A second group of eight B-17Es launched from Midway on 5 June attacked a Japanese task force 130 miles from the island and claimed hits on two large warships. A third group of six B-17s claimed hits on a heavy cruiser 300 miles from Midway. The last strike made by Seventh Air Force aircraft in the Battle of Midway was by five B-17Es attacking a heavy cruiser 425 miles from Midway, in which one B-17 was shot down, although all of the crew but one was rescued. Another B-17 was lost due to running out of fuel.

Between 3 and 5 June, Fifth Air Force B-17s flew 16 attacks totaling 55 sorties from Midway. However, eventually it was determined that none of the heavy bombers actually hit a target. The B-17's were far more suited to high altitude bombing, hitting stationary ground targets, not maritime bombing, attempting to hit moving targets.

===After the battle===
After the Battle of Midway, the airfield on Sand Island was named in honor of Major Lofton R. Henderson, who perished in the battle. The airfield on Eastern Island was abandoned after the war. The P-40 Warhawk-equipped 73rd Fighter Squadron (18th Fighter Group) was assigned to Henderson Field after the battle to provide air defense. It remained until January 1943 when it returned to Hawaii.

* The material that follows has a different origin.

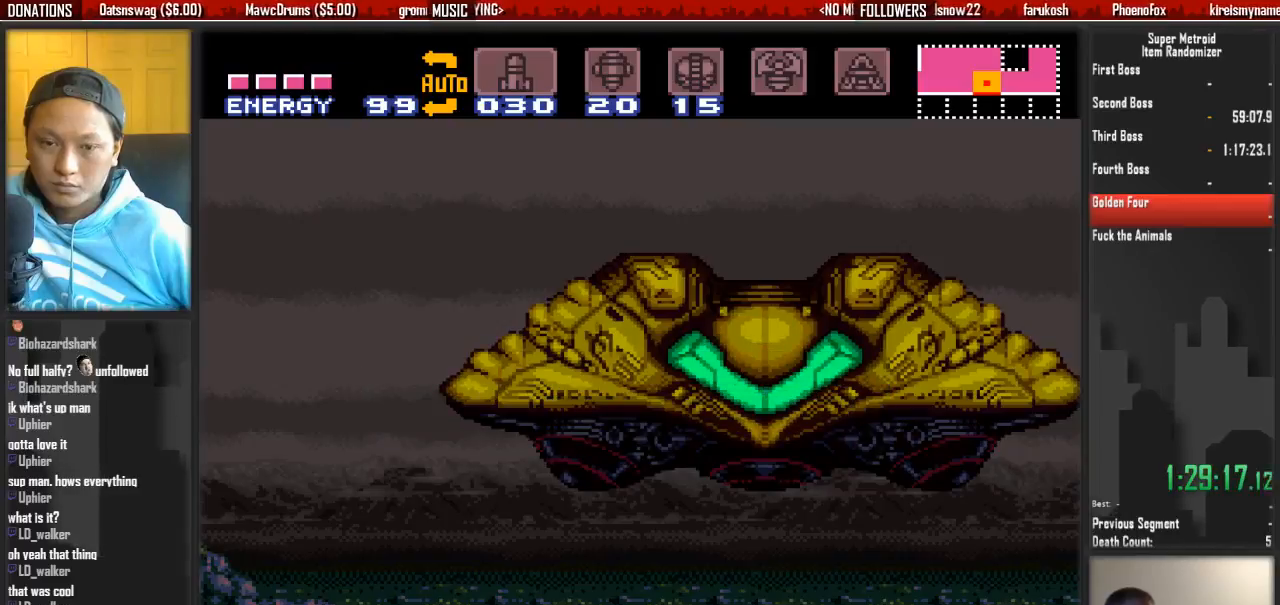
{"buttons": [], "events": [[83, "A", "up"]]}
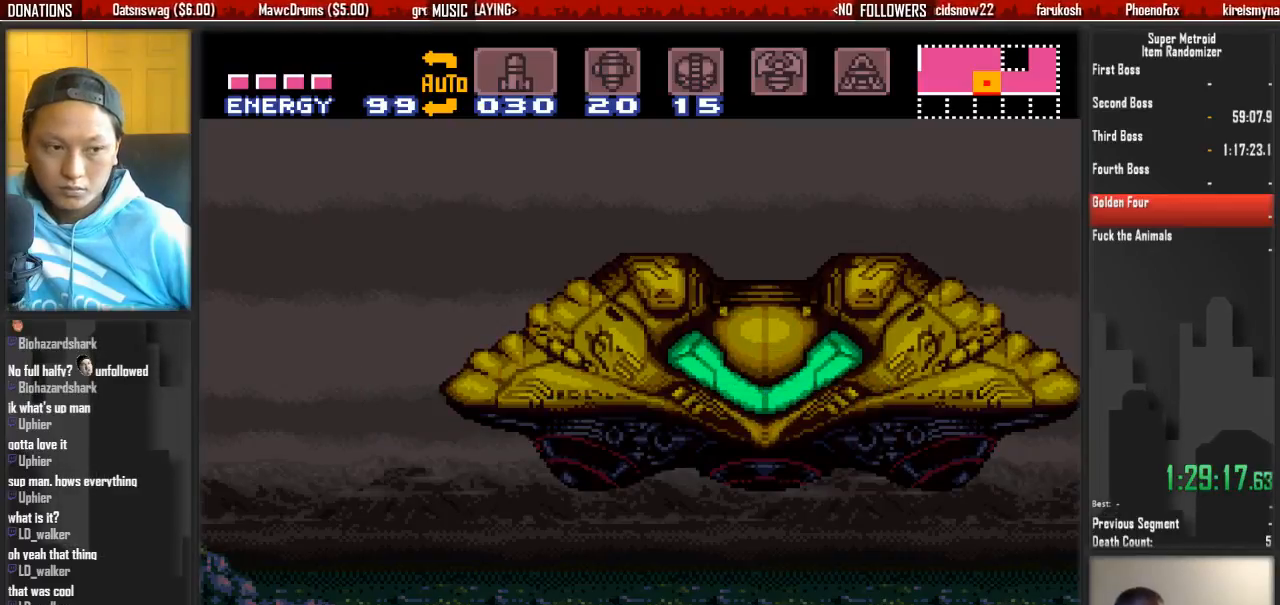
{"buttons": ["DPAD_LEFT"], "events": [[450, "DPAD_LEFT", "down"]]}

===Henderson Field today===

Eastern Island has been abandoned since 1970. Today, the original runways, bunkers and other wartime remnants still stand. Bomb craters and long strings of strafing bullet marks from Japanese Zero fighter aircraft still stitch across runway aprons and building faces, evidence that Japan brought the battle onto Midway's shores.

No buildings remain on Eastern Island. Verbesina encelioides (Golden crownbeard flower) has about taken over all of it. The runways, although declared a National Historic Treasure, are not maintained. The only building on Eastern Island is an outdoor john built by Fish and Wildlife Service. The seawalls have been taken down, allowing for substantial erosion. The island is desolate with no trees.